**AUFGABENSTELLUNG**
Führe den Text über die durch Licht in Schwingung versetzte winzige Brücke im Anschluss an seinen letzten Satz fort.

::: LESETEXT

Das Objekt, mit dem die Quantenphysiker um Aspelmeyer nun gearbeitet haben, ist immerhin 50 Mikrometer - ein zwanzigstel Millimeter - breit und knapp ein sechstel Millimeter lang. Die Breite entspricht in etwa dem Durchmesser eines menschlichen Haars, das Objekt war somit mit freiem Auge sichtbar.
Mechanisch schwingende Brücke
Bei dem Objekt handelt es sich um eine Art Brücke, die mechanisch schwingen kann. Mit Hilfe derartiger mechanischer Oszillatoren kann versucht werden, die Übertragbarkeit der quantenphysikalischen Gesetze auf die "große Welt" zu überprüfen.

Das funktioniert allerdings nur, wenn zwei Bedingungen erfüllt sind: Erstens muss der mechanische Bauteil bis nahe an den absoluten Temperaturnullpunkt (Minus 273,15 Grad) gekühlt werden. Zweitens muss die Kraft zwischen dem mechanischem Oszillator und einem Elektron, Atom oder Photon stark genug sein, um dem natürlichen Zerfall der Quanteneigenschaften, der sogenannten Dekohärenz, entgegenzuwirken.

Während ersteres noch der Erfüllung harrt, ist zweiteres den österreichischen Forschern nun gelungen. Sie stellten eine für die Quanteneffekte wichtige "starke Kopplung" zwischen dem mechanischen Oszillator und Lichtteilchen her.
Photonen versetzen sie in Schwingung
Was haben die Forscher nun konkret gemacht? Auf die winzige Brücke montierten sie einen ebensolchen Spiegel, der Photonen reflektiert. Ein zweiter, oberhalb der Brücke montierter Spiegel verstärkt den Fluss der Lichtteilchen, die eine Kraft auf die Brücke ausüben.

"Man muss sich das vorstellen wie bei einer Hängebrücke. Wenn Menschen hier auf- und abspringen, dann wird sie in Schwingung versetzt", erklärt Aspelmeyer gegenüber science.ORF.at. Wobei die Menschen in diesem Fall die einwirkenden Lichtteilchen sind.
Ein optomechanisches Pendel
 
Bild: IQOQI

Die Brücke: jener Teil zwischen den dunklen Stellen, in der Mitte der runde Spiegel

Bei zu schwacher Lichteinstrahlung kann es nun zu lange dauern, bis genügend Kraft vom Licht zur Mechanik übertragen wird. In diesem Fall schwingt das Lichtfeld zwischen den Spiegeln im Wesentlichen unabhängig von der Bewegung der mechanischen Brücke. Bei starker Lasereinstrahlung ändert sich dies drastisch und es kommt zu einer gekoppelten Bewegung des Lichts mit dem mechanischen Oszillator - sie schwingen gemeinsam.

::::::
::: VORLIEGENDE EINTRÄGE

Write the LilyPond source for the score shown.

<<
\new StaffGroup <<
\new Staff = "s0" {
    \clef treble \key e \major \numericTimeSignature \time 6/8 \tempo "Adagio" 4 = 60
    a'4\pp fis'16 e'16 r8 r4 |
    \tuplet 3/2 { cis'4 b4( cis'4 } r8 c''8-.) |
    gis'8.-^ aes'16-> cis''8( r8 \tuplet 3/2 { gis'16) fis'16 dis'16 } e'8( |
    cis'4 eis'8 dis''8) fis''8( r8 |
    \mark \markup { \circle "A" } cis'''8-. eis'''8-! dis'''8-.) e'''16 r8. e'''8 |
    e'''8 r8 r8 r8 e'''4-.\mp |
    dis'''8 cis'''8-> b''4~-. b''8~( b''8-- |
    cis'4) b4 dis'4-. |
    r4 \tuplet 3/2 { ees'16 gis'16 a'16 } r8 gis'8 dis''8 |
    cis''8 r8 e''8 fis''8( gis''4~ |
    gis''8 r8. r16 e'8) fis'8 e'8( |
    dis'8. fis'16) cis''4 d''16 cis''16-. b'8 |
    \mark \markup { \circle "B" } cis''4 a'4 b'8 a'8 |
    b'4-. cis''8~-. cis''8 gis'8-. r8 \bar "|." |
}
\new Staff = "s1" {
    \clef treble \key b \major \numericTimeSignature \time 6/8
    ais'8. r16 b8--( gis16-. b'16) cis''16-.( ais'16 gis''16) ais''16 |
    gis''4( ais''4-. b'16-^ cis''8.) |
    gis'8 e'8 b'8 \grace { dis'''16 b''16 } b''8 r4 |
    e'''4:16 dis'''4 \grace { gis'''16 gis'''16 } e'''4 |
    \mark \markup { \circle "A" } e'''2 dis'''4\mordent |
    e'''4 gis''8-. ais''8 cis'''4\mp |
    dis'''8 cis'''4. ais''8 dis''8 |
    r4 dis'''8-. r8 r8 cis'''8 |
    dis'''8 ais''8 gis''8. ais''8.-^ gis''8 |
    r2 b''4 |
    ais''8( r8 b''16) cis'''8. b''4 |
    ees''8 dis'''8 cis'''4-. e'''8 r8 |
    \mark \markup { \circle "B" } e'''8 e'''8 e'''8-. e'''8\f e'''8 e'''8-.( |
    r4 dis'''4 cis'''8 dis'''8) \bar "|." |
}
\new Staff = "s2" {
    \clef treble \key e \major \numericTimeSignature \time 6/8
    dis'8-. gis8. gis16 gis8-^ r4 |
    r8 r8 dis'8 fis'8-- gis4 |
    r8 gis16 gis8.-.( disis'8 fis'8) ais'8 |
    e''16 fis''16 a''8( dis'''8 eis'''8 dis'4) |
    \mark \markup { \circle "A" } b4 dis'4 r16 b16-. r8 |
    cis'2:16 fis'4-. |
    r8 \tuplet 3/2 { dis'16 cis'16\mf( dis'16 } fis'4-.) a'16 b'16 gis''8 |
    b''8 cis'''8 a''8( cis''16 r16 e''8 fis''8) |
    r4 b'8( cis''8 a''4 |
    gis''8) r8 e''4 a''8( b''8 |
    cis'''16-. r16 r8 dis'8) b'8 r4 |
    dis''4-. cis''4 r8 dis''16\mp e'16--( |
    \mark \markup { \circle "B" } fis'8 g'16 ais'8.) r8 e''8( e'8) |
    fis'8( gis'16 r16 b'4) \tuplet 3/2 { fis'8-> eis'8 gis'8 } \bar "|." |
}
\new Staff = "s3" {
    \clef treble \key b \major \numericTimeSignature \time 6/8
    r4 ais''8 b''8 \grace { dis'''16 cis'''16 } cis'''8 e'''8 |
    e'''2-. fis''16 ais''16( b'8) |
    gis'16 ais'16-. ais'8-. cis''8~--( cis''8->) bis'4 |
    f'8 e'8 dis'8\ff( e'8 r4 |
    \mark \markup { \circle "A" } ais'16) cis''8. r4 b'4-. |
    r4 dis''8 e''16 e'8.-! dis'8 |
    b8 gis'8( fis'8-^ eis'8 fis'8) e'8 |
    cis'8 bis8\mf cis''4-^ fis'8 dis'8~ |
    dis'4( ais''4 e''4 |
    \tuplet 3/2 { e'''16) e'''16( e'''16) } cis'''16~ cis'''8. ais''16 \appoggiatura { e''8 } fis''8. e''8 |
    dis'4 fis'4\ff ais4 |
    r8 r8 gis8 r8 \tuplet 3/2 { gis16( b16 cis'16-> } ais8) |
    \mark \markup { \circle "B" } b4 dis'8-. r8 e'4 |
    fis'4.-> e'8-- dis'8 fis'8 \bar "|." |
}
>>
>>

::::::

**ANTWORT ZUR AUFGABE**
"Diese Situation ist analog zu zwei Pendeln, z.B. zweier Standuhren, die entweder mit einem weichen Gummiband oder mit einer starken Feder miteinander verbunden werden", erklärt Markus Aspelmeyer. "Im ersten Fall schwingen die beiden Pendel unbeeinträchtigt voneinander, im zweiten Fall kommt es aufgrund der 'starken Kopplung' der beiden Systeme zu einem völlig neuen, charakteristischen Schwingungsmuster."

Letzteres ist mit der Brücke und den Photonen nun gelungen: Entstanden ist eine Art optomechanischer Pendel, die erzeugte Schwingung ist weder rein optisch noch rein mechanisch. "Im Energiespektrum des aus dem optischen Resonator austretenden Lichts fanden wir eindeutig die Schwingungsmuster des stark gekoppelten optomechanischen Pendels", so Aspelmeyer.
Hoffnung auf Quanteneffekte in der Alltagswelt
Nach diesem wichtigen Schritt hoffen die Forscher nun, bald auch Quanteneffekte in mechanischen Objekten beobachten zu können. Notwendig dazu ist die Erfüllung der zweiten Bedingung - die Kühlung des mechanischen Bauteils bis nahe an den absoluten Nullpunkt. In der Kombination einer von der Gruppe bereits erfolgreich eingesetzten Laserkühlung mit herkömmlichen Kühlmethoden (Helium 4) soll das erreicht werden.

Ein solcher Quanteneffekt könnte z.B. die Verschränkung von zwei der aktuell eingesetzten Brücken sein. Zwar gibt es viele Physiker, die nicht an die Realisierung glauben - nicht zuletzt weil die Störungseinflüsse aus der Umwelt bei größeren Objekten auch immer größer werden.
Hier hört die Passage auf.